## THE DATA

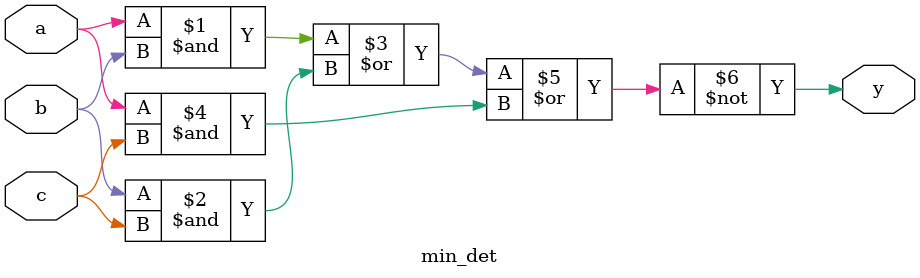
<source format=v>
`timescale 1ns / 1ps
module min_det(a,b,c,y);
input a,b,c;
output y;
assign y=~((a&b)|(b&c)|(a&c));
endmodule

</source>
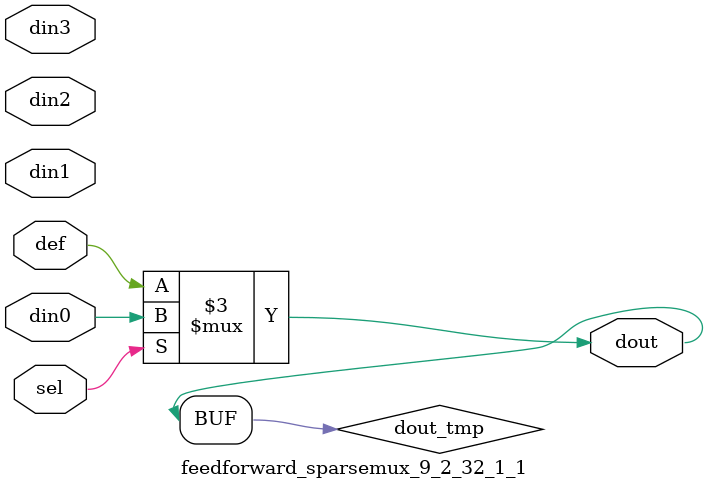
<source format=v>
`timescale 1ns / 1ps

module feedforward_sparsemux_9_2_32_1_1 (din0,din1,din2,din3,def,sel,dout);

parameter din0_WIDTH = 1;

parameter din1_WIDTH = 1;

parameter din2_WIDTH = 1;

parameter din3_WIDTH = 1;

parameter def_WIDTH = 1;
parameter sel_WIDTH = 1;
parameter dout_WIDTH = 1;

parameter [sel_WIDTH-1:0] CASE0 = 1;

parameter [sel_WIDTH-1:0] CASE1 = 1;

parameter [sel_WIDTH-1:0] CASE2 = 1;

parameter [sel_WIDTH-1:0] CASE3 = 1;

parameter ID = 1;
parameter NUM_STAGE = 1;



input [din0_WIDTH-1:0] din0;

input [din1_WIDTH-1:0] din1;

input [din2_WIDTH-1:0] din2;

input [din3_WIDTH-1:0] din3;

input [def_WIDTH-1:0] def;
input [sel_WIDTH-1:0] sel;

output [dout_WIDTH-1:0] dout;



reg [dout_WIDTH-1:0] dout_tmp;


always @ (*) begin
(* parallel_case *) case (sel)
    
    CASE0 : dout_tmp = din0;
    
    CASE1 : dout_tmp = din1;
    
    CASE2 : dout_tmp = din2;
    
    CASE3 : dout_tmp = din3;
    
    default : dout_tmp = def;
endcase
end


assign dout = dout_tmp;



endmodule

</source>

## ASSIGNMENT
The whole listing, pictures excluded, should be output exactly.

## ANSWER SECTION
<source format=v>
`timescale 1ns / 1ps
module min_det(a,b,c,y);
input a,b,c;
output y;
assign y=~((a&b)|(b&c)|(a&c));
endmodule

</source>
<source format=v>
`timescale 1ns / 1ps

module feedforward_sparsemux_9_2_32_1_1 (din0,din1,din2,din3,def,sel,dout);

parameter din0_WIDTH = 1;

parameter din1_WIDTH = 1;

parameter din2_WIDTH = 1;

parameter din3_WIDTH = 1;

parameter def_WIDTH = 1;
parameter sel_WIDTH = 1;
parameter dout_WIDTH = 1;

parameter [sel_WIDTH-1:0] CASE0 = 1;

parameter [sel_WIDTH-1:0] CASE1 = 1;

parameter [sel_WIDTH-1:0] CASE2 = 1;

parameter [sel_WIDTH-1:0] CASE3 = 1;

parameter ID = 1;
parameter NUM_STAGE = 1;



input [din0_WIDTH-1:0] din0;

input [din1_WIDTH-1:0] din1;

input [din2_WIDTH-1:0] din2;

input [din3_WIDTH-1:0] din3;

input [def_WIDTH-1:0] def;
input [sel_WIDTH-1:0] sel;

output [dout_WIDTH-1:0] dout;



reg [dout_WIDTH-1:0] dout_tmp;


always @ (*) begin
(* parallel_case *) case (sel)
    
    CASE0 : dout_tmp = din0;
    
    CASE1 : dout_tmp = din1;
    
    CASE2 : dout_tmp = din2;
    
    CASE3 : dout_tmp = din3;
    
    default : dout_tmp = def;
endcase
end


assign dout = dout_tmp;



endmodule

</source>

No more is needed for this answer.